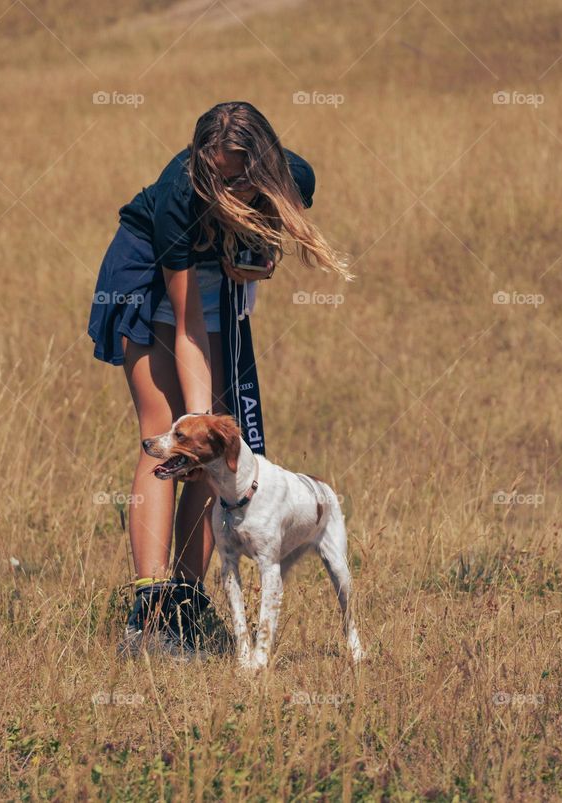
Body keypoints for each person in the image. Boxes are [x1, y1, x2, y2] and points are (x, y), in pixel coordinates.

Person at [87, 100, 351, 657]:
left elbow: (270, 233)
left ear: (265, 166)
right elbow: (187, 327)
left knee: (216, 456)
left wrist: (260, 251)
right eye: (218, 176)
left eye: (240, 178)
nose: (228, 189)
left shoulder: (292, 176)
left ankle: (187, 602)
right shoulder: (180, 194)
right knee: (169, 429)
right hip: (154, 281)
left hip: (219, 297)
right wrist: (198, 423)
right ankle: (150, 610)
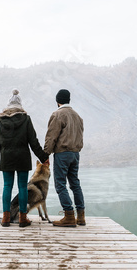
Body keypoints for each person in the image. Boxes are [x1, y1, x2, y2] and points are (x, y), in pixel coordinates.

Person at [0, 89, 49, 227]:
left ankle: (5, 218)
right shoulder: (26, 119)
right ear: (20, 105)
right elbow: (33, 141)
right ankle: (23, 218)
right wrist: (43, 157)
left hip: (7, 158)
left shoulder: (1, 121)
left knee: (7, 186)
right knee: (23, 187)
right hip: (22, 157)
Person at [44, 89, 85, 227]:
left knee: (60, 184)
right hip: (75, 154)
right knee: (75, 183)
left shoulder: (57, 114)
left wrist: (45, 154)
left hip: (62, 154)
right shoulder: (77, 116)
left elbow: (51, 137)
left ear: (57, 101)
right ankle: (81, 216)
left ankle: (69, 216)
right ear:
● ● ● ● ● ● ●
(HOW TO COMPLETE THIS TASK) Each line from the one containing "right wrist: (43, 157)" to the close of the records must appear in the output exactly, and no other line.

(YOUR RESPONSE)
right wrist: (43, 157)
left hip: (7, 158)
left shoulder: (1, 121)
left knee: (7, 186)
right knee: (23, 187)
right hip: (22, 157)
Person at [44, 89, 85, 227]:
left knee: (60, 184)
right hip: (75, 154)
right knee: (75, 183)
left shoulder: (57, 114)
left wrist: (45, 154)
left hip: (62, 154)
right shoulder: (77, 116)
left elbow: (51, 137)
left ear: (57, 101)
right ankle: (81, 216)
left ankle: (69, 216)
right ear:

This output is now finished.